Setting Up Auto Scaling

Cloud Manager integrates with Oracle Data Science services to take advantage of machine learning techniques. This enables Cloud Manager to learn from past usage and detect the current state and take corrective action if any, so that your users experience smooth, reliable performance.

Auto Scaling Prerequisites

Prerequisites include:

Subscription to Oracle Data Science.
Set up Data Science in OCI.
See the tutorial Create Data Science Resources for Auto Scaling in Cloud Manager (Optional) at https://docs.oracle.com/en/applications/peoplesoft/cloud-manager/index.html#InstallationTutorials.
Configure Data Science in Cloud Manager Settings.
See Data Science Settings Page
Enable Monitoring Flag in Cloud Manager Settings Page.
See Cloud Manager Settings Page

Setting Up the Target Managed Instance

The environment that is managed by the auto scaling policy must meet these requirements:

Target managed instance must include OpenSearch (or Elasticsearch) instance with OpenSearch Dashboards (or Kibana).
Note: The search server machine (OpenSearch or Elasticsearch) should have network access to connect to OCI telemetry (monitoring) API. The custom image used for OpenSearch or Elasticsearch must include OCI Python SDK. The Marketplace Linux image includes the OCI Python SDK.
See Infrastructure Settings Page.
Target managed instance must be on PeopleTools 8.58 or above.
Enable Monitoring on the target managed instances.
There are several ways to enable monitoring for an environment:
- Enable monitoring on the template used to create the environment.
  See Environment Template – Select Topology Page
- Enable monitoring after the environment is created.
  See Monitoring Environments
This starts collecting performance data and indexes that information in an OpenSearch (or Elasticsearch) instance.
Train the system with a minimum load of typical business transactions for at least 3 or 4 weeks in order to collect enough samples for prediction.
Note: When the number of database connections exceeds the number of available processes, the connection may fail intermittently, resulting in ORA-12520 error.

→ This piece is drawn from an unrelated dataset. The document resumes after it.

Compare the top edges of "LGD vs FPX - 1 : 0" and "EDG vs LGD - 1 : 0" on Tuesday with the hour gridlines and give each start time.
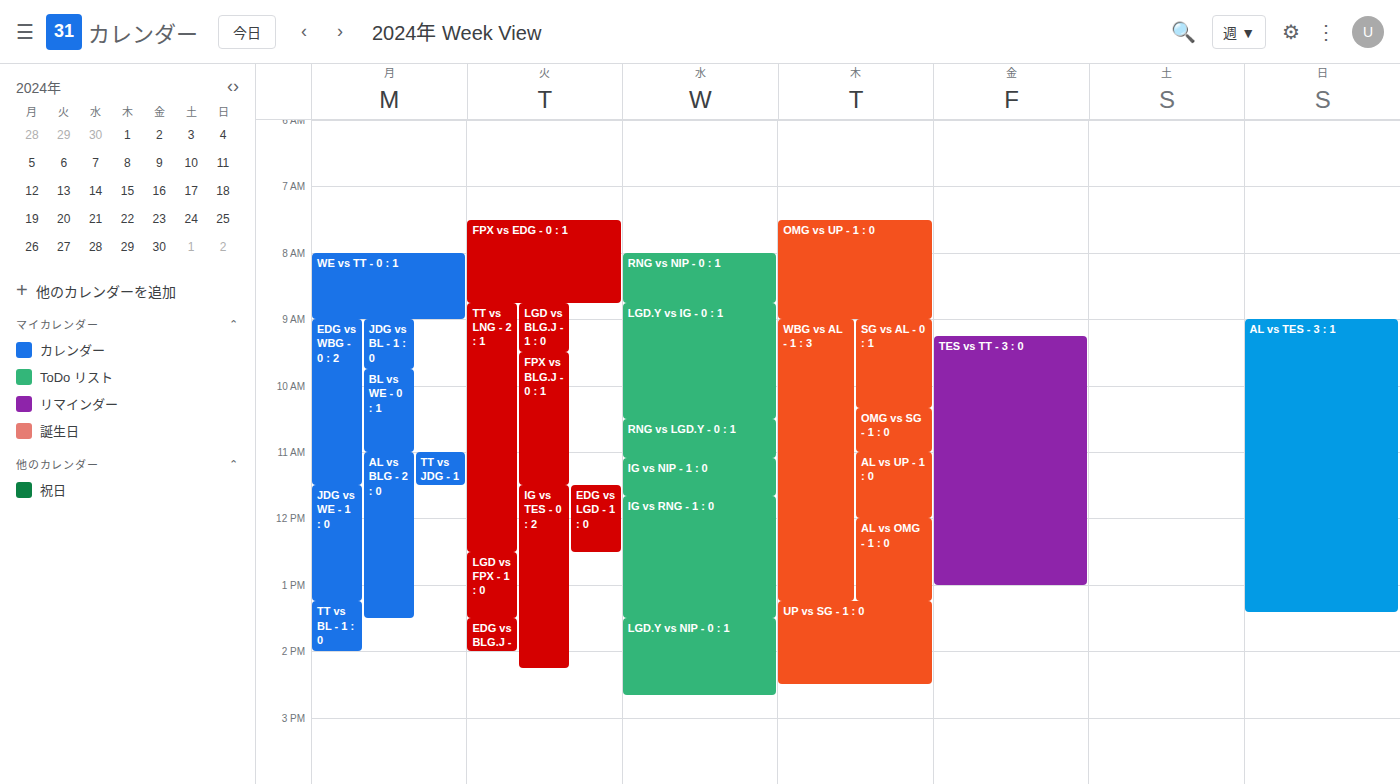
"LGD vs FPX - 1 : 0": 12:30 PM, halfway between the 12 PM and 1 PM lines. "EDG vs LGD - 1 : 0": 11:30 AM, halfway between the 11 AM and 12 PM lines.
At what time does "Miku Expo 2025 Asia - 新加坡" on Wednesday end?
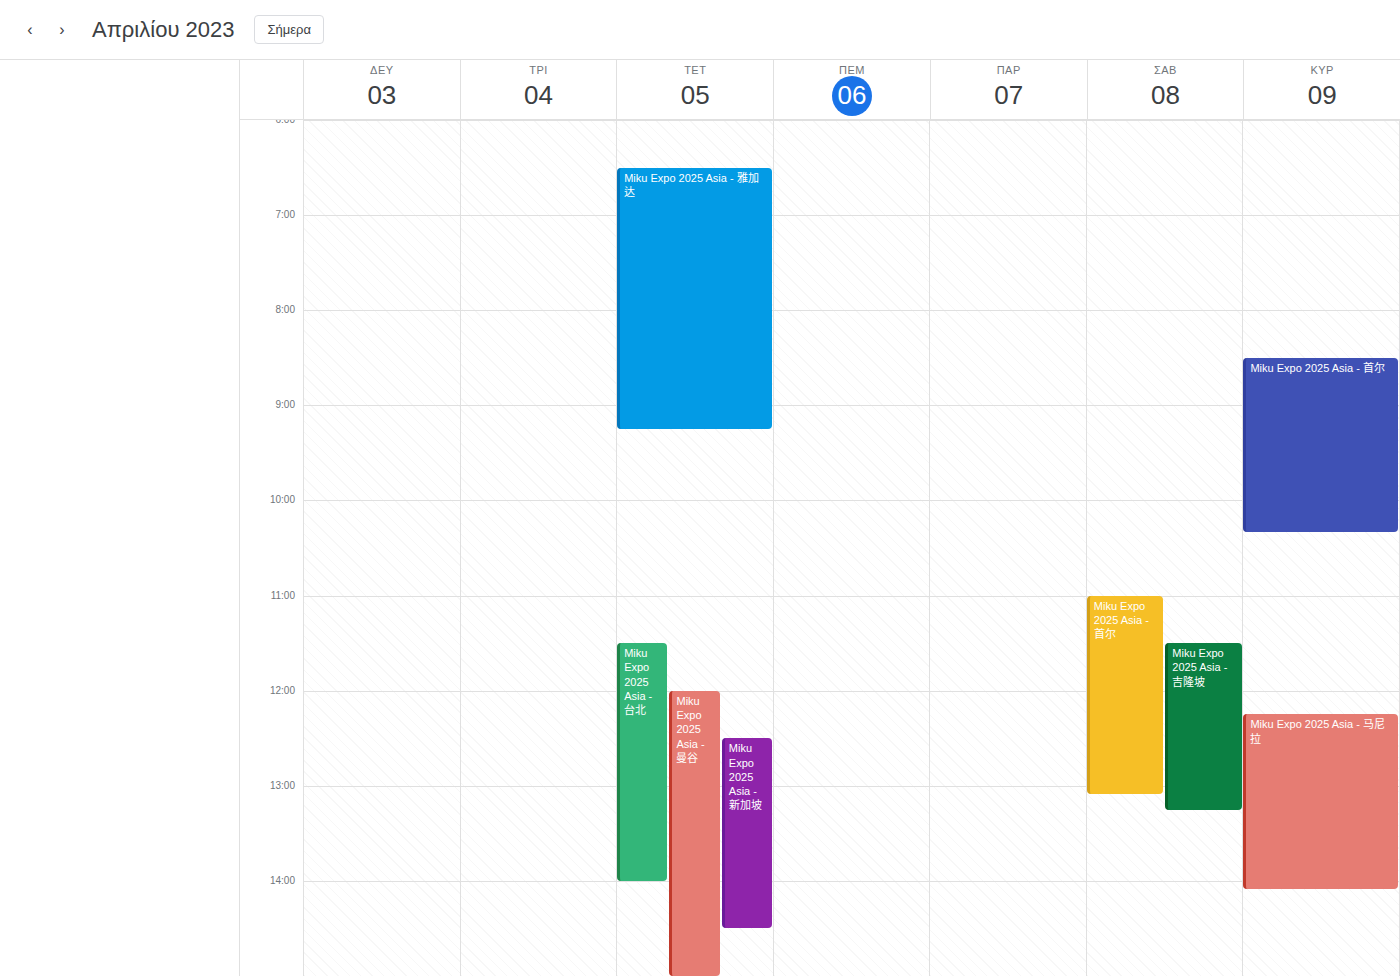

This error can be resolved by increasing the value of process parameter.
See Intermittent TNS-12520 or TNS-12519 or TNS-12516 Connecting via Oracle Net Listener (Doc ID 240710.1) and JDBC Connections Fail with ORA-12520 (Doc ID 2660207.1) for more information.
ECL_DATA_UPD runs weekly to collect performance data for the instance and pushes the performance data to the Object Storage bucket.
ECL_ML_JOBS runs weekly to pull this performance data, train the model and publish the Machine Learning Model in Data Science.

Adding Auto Scaling Policy

Once the Data Science model is trained, define the auto scaling policy.

For an auto scale policy, use the following:

Field	Value
Policy Object	Environment
Policy Type	Event
Event Name	ScaleUp (positive anomaly) or ScaleDown (negative anomaly)
Policy Conditions	Select the environments by name or tag.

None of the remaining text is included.